◆ **Work instructions**
From the line containing "Gameplay with a controller (PlayStation" onward to the last line of the data below, copy each line exactly and add nothing.

##### Extracted information

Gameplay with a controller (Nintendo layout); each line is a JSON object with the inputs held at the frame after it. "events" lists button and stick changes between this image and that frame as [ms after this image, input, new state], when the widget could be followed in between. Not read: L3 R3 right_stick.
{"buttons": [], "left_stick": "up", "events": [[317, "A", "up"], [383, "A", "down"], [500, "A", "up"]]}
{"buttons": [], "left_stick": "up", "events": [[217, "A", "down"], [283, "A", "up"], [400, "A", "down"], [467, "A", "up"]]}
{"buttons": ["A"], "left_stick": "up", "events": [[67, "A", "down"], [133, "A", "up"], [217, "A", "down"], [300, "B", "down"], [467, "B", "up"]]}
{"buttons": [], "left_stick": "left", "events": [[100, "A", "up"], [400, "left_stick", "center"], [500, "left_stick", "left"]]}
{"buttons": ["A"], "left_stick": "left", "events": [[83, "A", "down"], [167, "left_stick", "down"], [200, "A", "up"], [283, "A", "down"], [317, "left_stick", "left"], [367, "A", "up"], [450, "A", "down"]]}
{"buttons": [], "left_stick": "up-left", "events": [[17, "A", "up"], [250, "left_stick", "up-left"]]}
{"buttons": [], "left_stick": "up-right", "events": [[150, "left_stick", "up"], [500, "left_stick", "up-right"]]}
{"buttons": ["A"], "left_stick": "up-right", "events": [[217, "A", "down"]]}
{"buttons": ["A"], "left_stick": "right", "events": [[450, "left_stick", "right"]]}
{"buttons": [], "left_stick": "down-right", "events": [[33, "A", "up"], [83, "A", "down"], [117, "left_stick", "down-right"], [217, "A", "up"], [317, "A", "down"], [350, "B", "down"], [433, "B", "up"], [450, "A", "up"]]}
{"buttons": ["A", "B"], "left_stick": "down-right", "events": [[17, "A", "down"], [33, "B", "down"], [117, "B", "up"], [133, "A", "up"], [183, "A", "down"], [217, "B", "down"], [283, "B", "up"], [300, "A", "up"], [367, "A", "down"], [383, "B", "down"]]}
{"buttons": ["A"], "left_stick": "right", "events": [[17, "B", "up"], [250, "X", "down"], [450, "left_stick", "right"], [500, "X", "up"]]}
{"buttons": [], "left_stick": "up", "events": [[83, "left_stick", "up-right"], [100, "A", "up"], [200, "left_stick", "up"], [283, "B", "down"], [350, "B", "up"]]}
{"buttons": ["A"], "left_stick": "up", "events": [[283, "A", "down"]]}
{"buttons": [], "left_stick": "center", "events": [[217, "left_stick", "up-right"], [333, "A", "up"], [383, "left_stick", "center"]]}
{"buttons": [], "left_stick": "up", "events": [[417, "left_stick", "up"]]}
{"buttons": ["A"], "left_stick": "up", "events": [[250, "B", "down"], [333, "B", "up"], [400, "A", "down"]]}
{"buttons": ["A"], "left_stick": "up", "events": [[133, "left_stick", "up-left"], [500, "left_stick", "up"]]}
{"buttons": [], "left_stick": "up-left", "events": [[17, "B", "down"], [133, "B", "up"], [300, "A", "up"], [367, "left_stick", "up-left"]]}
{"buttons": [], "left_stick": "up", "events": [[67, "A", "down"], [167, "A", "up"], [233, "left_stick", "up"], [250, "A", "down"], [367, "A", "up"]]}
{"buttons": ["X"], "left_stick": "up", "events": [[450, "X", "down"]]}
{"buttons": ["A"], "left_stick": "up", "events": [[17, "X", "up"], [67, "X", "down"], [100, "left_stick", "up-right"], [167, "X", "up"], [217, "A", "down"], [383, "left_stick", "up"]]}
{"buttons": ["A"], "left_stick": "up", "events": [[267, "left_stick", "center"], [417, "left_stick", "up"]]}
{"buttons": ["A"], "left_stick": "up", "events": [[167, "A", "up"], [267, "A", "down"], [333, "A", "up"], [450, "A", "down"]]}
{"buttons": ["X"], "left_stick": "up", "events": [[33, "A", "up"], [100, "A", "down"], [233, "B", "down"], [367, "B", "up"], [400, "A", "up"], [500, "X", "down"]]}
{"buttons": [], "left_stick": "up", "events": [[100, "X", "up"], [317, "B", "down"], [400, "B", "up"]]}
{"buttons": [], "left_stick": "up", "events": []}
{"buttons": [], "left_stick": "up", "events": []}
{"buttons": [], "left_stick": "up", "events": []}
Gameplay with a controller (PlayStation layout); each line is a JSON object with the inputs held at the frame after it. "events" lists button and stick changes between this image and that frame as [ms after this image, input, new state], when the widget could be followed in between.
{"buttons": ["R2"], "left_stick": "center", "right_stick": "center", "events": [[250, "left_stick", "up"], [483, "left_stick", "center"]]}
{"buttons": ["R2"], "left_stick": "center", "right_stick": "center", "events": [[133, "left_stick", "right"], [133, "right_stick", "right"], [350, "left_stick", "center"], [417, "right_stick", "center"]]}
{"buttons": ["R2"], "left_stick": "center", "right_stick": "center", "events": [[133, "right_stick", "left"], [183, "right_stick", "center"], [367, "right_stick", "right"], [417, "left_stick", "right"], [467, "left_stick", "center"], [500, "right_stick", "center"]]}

##########

◆ **Result**
Gameplay with a controller (PlayStation layout); each line is a JSON object with the inputs held at the frame after it. "events" lists button and stick changes between this image and that frame as [ms after this image, input, new state], when the widget could be followed in between.
{"buttons": ["R2"], "left_stick": "center", "right_stick": "center", "events": [[250, "left_stick", "up"], [483, "left_stick", "center"]]}
{"buttons": ["R2"], "left_stick": "center", "right_stick": "center", "events": [[133, "left_stick", "right"], [133, "right_stick", "right"], [350, "left_stick", "center"], [417, "right_stick", "center"]]}
{"buttons": ["R2"], "left_stick": "center", "right_stick": "center", "events": [[133, "right_stick", "left"], [183, "right_stick", "center"], [367, "right_stick", "right"], [417, "left_stick", "right"], [467, "left_stick", "center"], [500, "right_stick", "center"]]}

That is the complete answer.